Coverage versus set size chart for RAPS settings
Coverage versus set size. RAPS reduces set size relative to no-penalty conformal rows.

What the figures do not claim

They do not establish a production guarantee, a final public benchmark, or breed-level fairness. They document a research result and the next failure mode.

Reliability bins

Confidence bin Count Mean confidence Accuracy Gap
0.0-0.1 1 0.058 0.000 0.058
0.1-0.2 3 0.190 0.333 0.143
0.2-0.3 24 0.264 0.208 0.056
0.3-0.4 72 0.351 0.375 0.024
0.4-0.5 156 0.451 0.519 0.068
0.5-0.6 162 0.549 0.685 0.137
0.6-0.7 168 0.650 0.738 0.088
0.7-0.8 197 0.751 0.868 0.117
0.8-0.9 299 0.853 0.920 0.066
0.9-1.0 918 0.968 0.976 0.008

Lowest global RAPS class coverage

Breed Coverage Mean set size Misses Support
great_dane 0.80 3.45 4 20
lhasa 0.85 2.35 3 20
tibetan_mastiff 0.85 2.50 3 20
english_setter 0.85 2.55 3 20
australian_shepherd 0.85 2.95 3 20
norwich_terrier 0.85 3.00 3 20
soft_coated_wheaten_terrier 0.85 3.70 3 20

Weak-class slice

The next question is targeted coverage repair.

The supplementary run targets breeds that reviewers would inspect first: lhasa, tibetan mastiff, great dane, and the worst Mondrian class.

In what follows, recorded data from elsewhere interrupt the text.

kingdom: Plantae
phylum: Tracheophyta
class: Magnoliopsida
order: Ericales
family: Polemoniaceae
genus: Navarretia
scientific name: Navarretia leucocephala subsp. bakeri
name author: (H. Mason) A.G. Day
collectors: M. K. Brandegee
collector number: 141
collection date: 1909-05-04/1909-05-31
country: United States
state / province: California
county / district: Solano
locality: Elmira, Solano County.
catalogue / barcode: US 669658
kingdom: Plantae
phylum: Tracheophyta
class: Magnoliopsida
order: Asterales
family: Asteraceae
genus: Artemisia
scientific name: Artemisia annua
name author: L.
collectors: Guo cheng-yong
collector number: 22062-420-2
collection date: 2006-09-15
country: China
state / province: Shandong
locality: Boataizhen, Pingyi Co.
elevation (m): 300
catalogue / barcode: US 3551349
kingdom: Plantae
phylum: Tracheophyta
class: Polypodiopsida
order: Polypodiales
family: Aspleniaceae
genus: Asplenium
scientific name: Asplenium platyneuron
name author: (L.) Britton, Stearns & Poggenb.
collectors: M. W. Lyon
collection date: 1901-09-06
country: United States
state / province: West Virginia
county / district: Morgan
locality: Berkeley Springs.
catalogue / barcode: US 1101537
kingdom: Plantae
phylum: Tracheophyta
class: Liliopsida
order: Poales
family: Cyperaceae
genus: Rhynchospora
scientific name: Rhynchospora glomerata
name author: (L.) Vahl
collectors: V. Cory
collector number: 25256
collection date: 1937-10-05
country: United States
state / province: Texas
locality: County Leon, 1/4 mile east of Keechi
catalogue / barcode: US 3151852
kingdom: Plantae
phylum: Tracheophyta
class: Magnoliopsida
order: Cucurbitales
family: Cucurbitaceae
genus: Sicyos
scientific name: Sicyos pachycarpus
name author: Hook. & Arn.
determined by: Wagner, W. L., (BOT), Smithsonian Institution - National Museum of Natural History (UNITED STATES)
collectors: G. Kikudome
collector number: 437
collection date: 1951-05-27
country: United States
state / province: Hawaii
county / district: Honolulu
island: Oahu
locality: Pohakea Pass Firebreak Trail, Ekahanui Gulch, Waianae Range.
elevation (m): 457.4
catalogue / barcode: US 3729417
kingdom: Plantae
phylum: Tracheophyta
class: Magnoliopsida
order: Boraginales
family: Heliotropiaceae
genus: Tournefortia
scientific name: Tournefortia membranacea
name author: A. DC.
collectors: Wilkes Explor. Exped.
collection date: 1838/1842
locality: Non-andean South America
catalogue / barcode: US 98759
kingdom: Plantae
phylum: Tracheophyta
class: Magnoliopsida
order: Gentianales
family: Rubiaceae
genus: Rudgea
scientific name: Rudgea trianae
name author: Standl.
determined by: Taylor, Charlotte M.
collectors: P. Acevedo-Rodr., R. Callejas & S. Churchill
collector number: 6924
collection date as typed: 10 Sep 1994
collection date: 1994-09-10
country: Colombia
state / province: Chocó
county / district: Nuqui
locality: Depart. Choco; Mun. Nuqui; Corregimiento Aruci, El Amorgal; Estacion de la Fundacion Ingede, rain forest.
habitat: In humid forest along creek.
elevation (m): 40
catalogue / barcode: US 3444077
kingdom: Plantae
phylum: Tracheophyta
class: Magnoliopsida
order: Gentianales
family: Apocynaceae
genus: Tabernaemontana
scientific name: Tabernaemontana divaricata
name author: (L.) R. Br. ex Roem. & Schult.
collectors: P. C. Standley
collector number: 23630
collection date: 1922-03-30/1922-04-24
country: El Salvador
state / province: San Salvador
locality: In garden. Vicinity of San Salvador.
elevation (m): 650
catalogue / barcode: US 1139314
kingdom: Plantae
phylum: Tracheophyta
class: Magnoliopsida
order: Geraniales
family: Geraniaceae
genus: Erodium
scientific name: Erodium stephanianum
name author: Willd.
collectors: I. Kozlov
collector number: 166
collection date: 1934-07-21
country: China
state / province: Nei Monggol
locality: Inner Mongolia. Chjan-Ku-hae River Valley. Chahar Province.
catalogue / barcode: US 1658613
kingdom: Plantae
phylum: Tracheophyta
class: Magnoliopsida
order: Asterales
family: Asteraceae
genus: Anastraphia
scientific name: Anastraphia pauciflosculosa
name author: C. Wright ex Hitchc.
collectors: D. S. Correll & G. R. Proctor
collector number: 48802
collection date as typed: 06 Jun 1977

The goal is not higher headline accuracy. The goal is tighter sets without hiding class-specific failures.

Breed Global RAPS Mondrian RAPS Family pooled Top-1
lhasa 0.85 0.85 0.75 0.75
tibetan_mastiff 0.85 0.90 0.85 0.70
great_dane 0.80 0.70 0.75 0.55

Paper path

Minimum paper bar: replication plus class-conditional repair.

The current result is strong enough for a technical report and portfolio case study. A workshop draft should wait for the next slice: weak-class analysis, structured pooling, and a clean venue fit.